息子がアパートを借りることになり、親である私が連帯保証人になるのですが、 媒介(仲介)業者から「連帯保証人の印鑑証明と収入証明を出してほしい」と言われました。応じなければいけないものでしょうか?
大家さんや媒介業者としては、連帯保証人の本人確認や、万一家賃を滞納した場合などに支払能力があるかどうかを確認するために、このような要求をする場合もあります。原本を渡してしまうのは不安であるなら、「見せるだけにしてほしい」「原本確認後コピーをとり原本は返してほしい」のように交渉してみてはどうでしょうか。
事務所ビルを貸していますが、テナントが退去することになり、原状回復を求めたところ、「通常損耗だから負担しない」と言われました。相手方の言い分が正しいのでしょうか?
居住用の建物の賃貸借については、「原状回復をめぐるトラブルとガイドライン」で原状回復は「賃借人の居住、使用により発生した建物価値の減少のうち、賃借人の故意・過失、善管注意義務違反、その他通常の使用を超えるような使用による損耗・毀損を復旧すること」と定義されていますが、事務所ビル等の事業用の賃貸借に関しては、裁判例で「オフィスビルの場合、通常損耗を含めた原状回復費用を借家人の負担とすることは経済的合理性があり、このような特約が付されている場合には借家人に原状回復義務がある」というものがあります(東京高判平成12年12月27日)。
マンションの大家なのですが、媒介(仲介)業者が契約時に「原状回復をめぐるトラブルとガイドライン」の写しを借主に交付しています。自分はガイドラインの考え方の一部に納得できないところがあるので、それをやめてほしいのですが、そうすると仲介をしないといわれました。どうすればよいのでしょうか。

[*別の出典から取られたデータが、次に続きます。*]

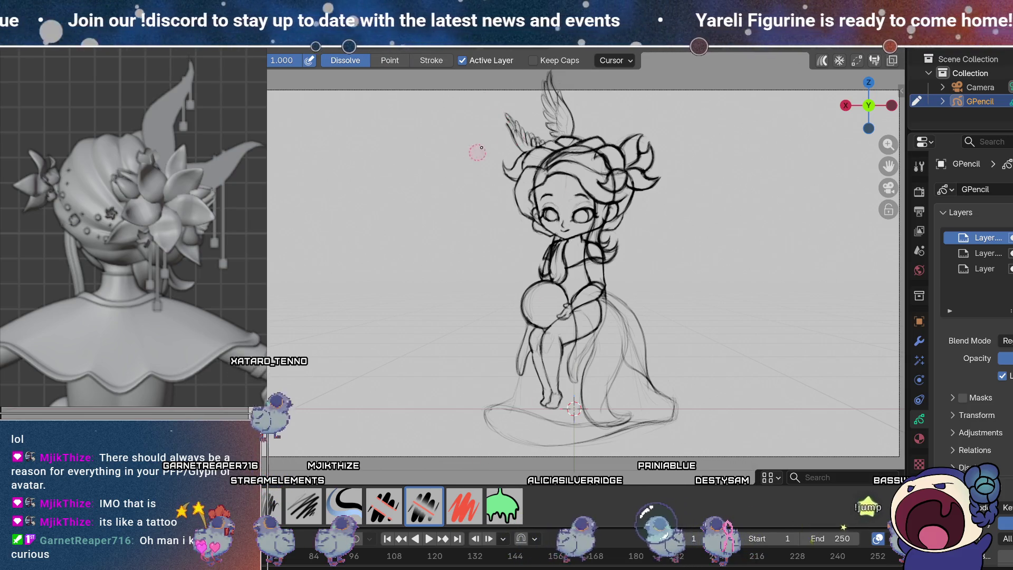
key(d)
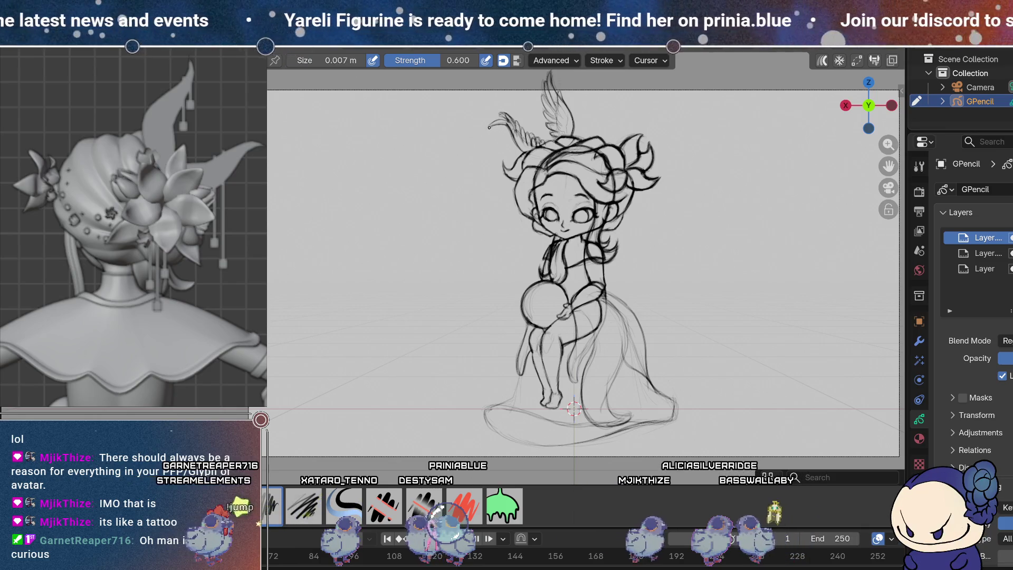
key(e)
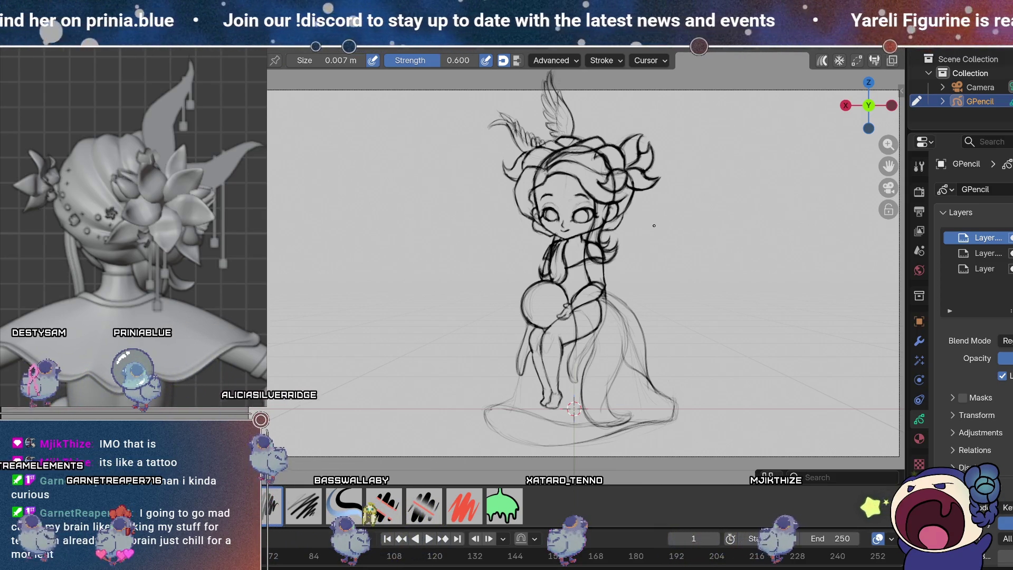
key(e)
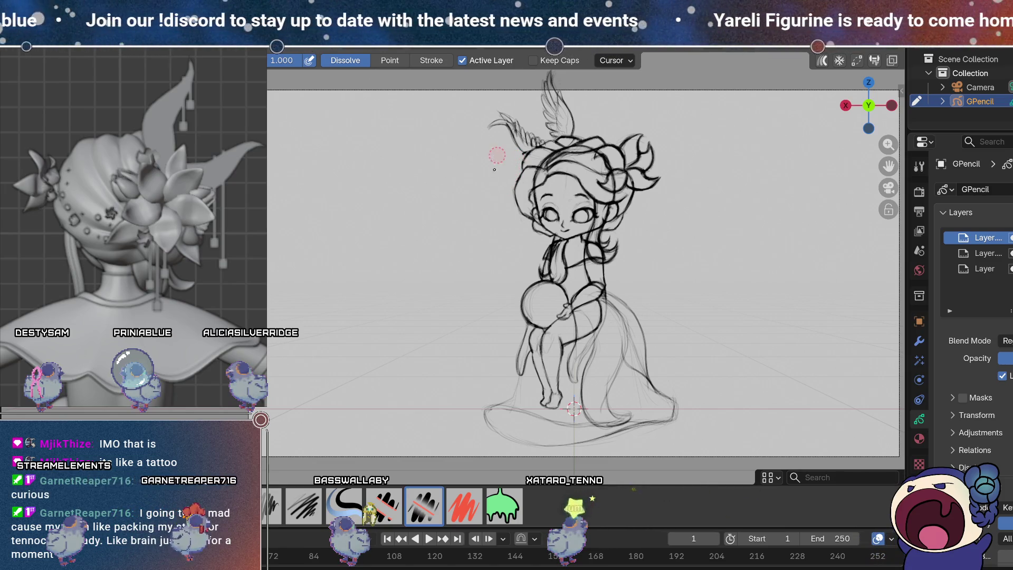
Step: Return to the Draw brush to touch up the feathered wing strokes
key(d)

原状回復について、借主に特別な負担を課すような特約を設ける場合には、その旨を明確に契約書面に定めたうえで、借主の十分な認識と了解をもって契約することが必要です。その不備でトラブルとなることが多いことから、媒介業者はトラブル予防のためにガイドラインの写しを交付しているのだと思われます。相談者は東京都以外でマンションを貸しておられるようですが、もし東京都内の物件だった場合、媒介業者には条例による説明の責務があります。